Equally, news of Suarez recovering sufficiently to rejoin the national side for a light workout earlier this week at their Complejo Celeste training ground in Montevideo drew a collective sigh of relief from his 3.3 million compatriots.
Famous for his Cheshire Cat grin, Suarez is akin to a likeable villain who draws mixed feelings.
He was branded the “Cannibal of Ajax” for biting PSV Eindhoven’s Otman Bakkal, an act he repeated in England by sinking his teeth into Chelsea’s Branislav Ivanovic, which earned him a 10-match ban. His race row with Manchester United’s Patrice Evra earned a rebuke from his sponsor adidas and he also tested Liverpool’s patience by angling for a move away from Anfield, with Real Madrid waiting in the wings.
In recent months, however, Suarez appears to have calmed down, due in large part to the influence of his wife — childhood sweetheart Sofia Balbi — and his children Delfina and Benjamin.
In a recent interview with Sports Illustrated, Suarez, who moved from his birthplace Salto to the capital Montevideo as an 11-year-old, admitted he has a “bad boy” image and does not like what he sees in the mirror.
“I would like that to change because it’s awful to hear and read what is said of you,” he said.
“On the field, sometimes passion overwhelms you and you do things you regret afterward. At the same time, you have a chance to learn from those things.

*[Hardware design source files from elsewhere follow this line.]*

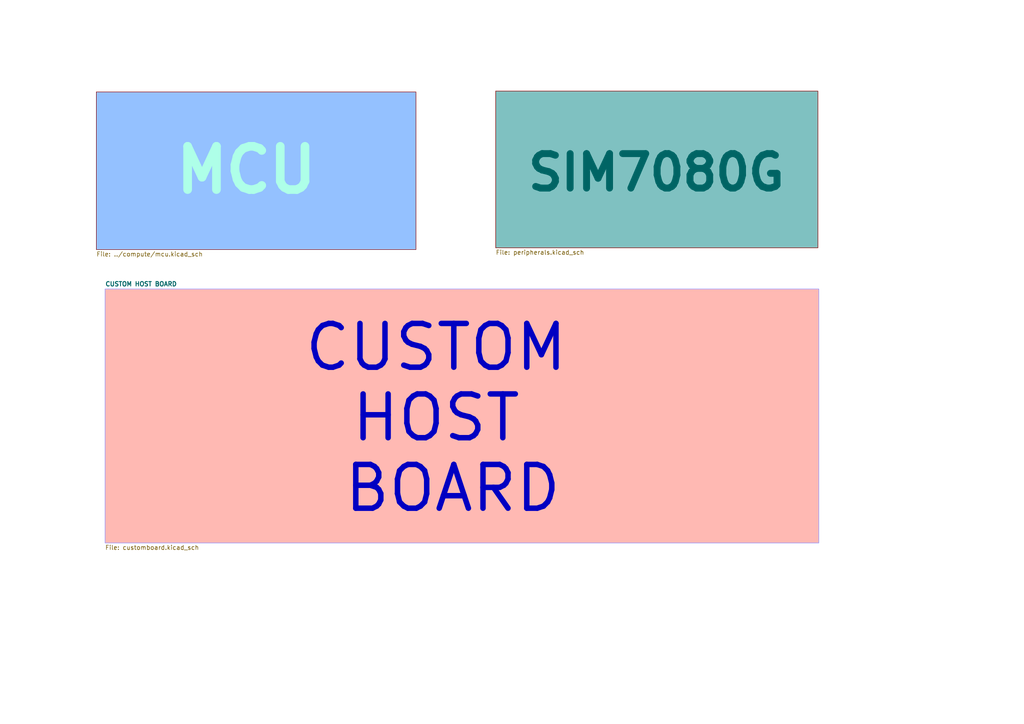
<source format=kicad_sch>
(kicad_sch
	(version 20231120)
	(generator "eeschema")
	(generator_version "8.0")
	(uuid "9e4c0f80-14bc-451b-8b05-b2f0d1a90e15")
	(paper "A4")
	(title_block
		(title "IoT Gateway")
		(date "2025-02-19")
		(rev "v0.1.0")
		(company "Abstract Machines")
		(comment 1 "Designed By: Jones Kisaka")
		(comment 2 "Approved By: Rodney Osodo")
	)
	(lib_symbols)
	(text "CUSTOM \nHOST \nBOARD"
		(exclude_from_sim no)
		(at 131.318 121.412 0)
		(effects
			(font
				(size 12.7 12.7)
				(thickness 1.5875)
			)
		)
		(uuid "b203f549-d263-4b46-9fb5-cf792bcd8c5d")
	)
	(sheet
		(at 143.764 26.416)
		(size 93.472 45.466)
		(stroke
			(width 0.1524)
			(type solid)
		)
		(fill
			(color 0 132 132 0.5000)
		)
		(uuid "6cab89f1-e367-45d3-9508-6366c1d394b8")
		(property "Sheetname" "SIM7080G"
			(at 152.146 55.88 0)
			(effects
				(font
					(size 10 10)
					(thickness 2)
					(bold yes)
				)
				(justify left bottom)
			)
		)
		(property "Sheetfile" "peripherals.kicad_sch"
			(at 143.764 72.4666 0)
			(effects
				(font
					(size 1.27 1.27)
				)
				(justify left top)
			)
		)
		(instances
			(project "am-iot-gateway"
				(path "/9e4c0f80-14bc-451b-8b05-b2f0d1a90e15"
					(page "2")
				)
			)
		)
	)
	(sheet
		(at 30.48 83.82)
		(size 207.01 73.66)
		(fields_autoplaced yes)
		(stroke
			(width 0.1524)
			(type solid)
			(color 142 140 255 1)
		)
		(fill
			(color 255 185 179 1.0000)
		)
		(uuid "86937199-a2bd-4617-9e2a-b866c6060b92")
		(property "Sheetname" "CUSTOM HOST BOARD"
			(at 30.48 83.1084 0)
			(effects
				(font
					(size 1.27 1.27)
					(thickness 0.254)
					(bold yes)
				)
				(justify left bottom)
			)
		)
		(property "Sheetfile" "customboard.kicad_sch"
			(at 30.48 158.0646 0)
			(effects
				(font
					(size 1.27 1.27)
				)
				(justify left top)
			)
		)
		(instances
			(project "am-iot-gateway"
				(path "/9e4c0f80-14bc-451b-8b05-b2f0d1a90e15"
					(page "4")
				)
			)
		)
	)
	(sheet
		(at 27.94 26.67)
		(size 92.71 45.72)
		(stroke
			(width 0.1524)
			(type solid)
		)
		(fill
			(color 148 193 255 1.0000)
		)
		(uuid "cdef2bac-038c-4116-b54a-46de00c40de1")
		(property "Sheetname" "MCU"
			(at 49.784 56.642 0)
			(effects
				(font
					(size 12.54 12.54)
					(thickness 2.508)
					(bold yes)
					(color 174 255 232 1)
				)
				(justify left bottom)
			)
		)
		(property "Sheetfile" "../compute/mcu.kicad_sch"
			(at 27.94 72.9746 0)
			(effects
				(font
					(size 1.27 1.27)
				)
				(justify left top)
			)
		)
		(instances
			(project "am-iot-gateway"
				(path "/9e4c0f80-14bc-451b-8b05-b2f0d1a90e15"
					(page "3")
				)
			)
		)
	)
	(sheet_instances
		(path "/"
			(page "1")
		)
	)
)

</source>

“I think I (have) been a role model since last summer; I have been professional and I have the desire to forge ahead and play well regardless of what is said to me.”
In some ways, Suarez’s recent injury could be a blessing. Yes, he would have to work double, even triple his work-rate to regain match fitness.
You can take Suarez out of the street, but not the street out of him. Couple that with his must-win character and the enforced time out, Suarez may just hit the World Cup like a tightly-wound spring. The effect could be potent.
LUIS SUAREZ FACT FILE:
Full name: Luis Alberto Suarez Diaz
Birth: Jan 24, 1987 in Salto
Height: 1.81m
Position: Forward
Teams: Nacional (2005-2006), Groningen (2006-2007), Ajax (2007-2011), Liverpool (2011-present), Uruguay (2007-present)
Honours (selected): Dutch Eredivisie (2011), Copa America (2011), PFA Players’ Player of the Year (2013), European Golden Shoe (2013).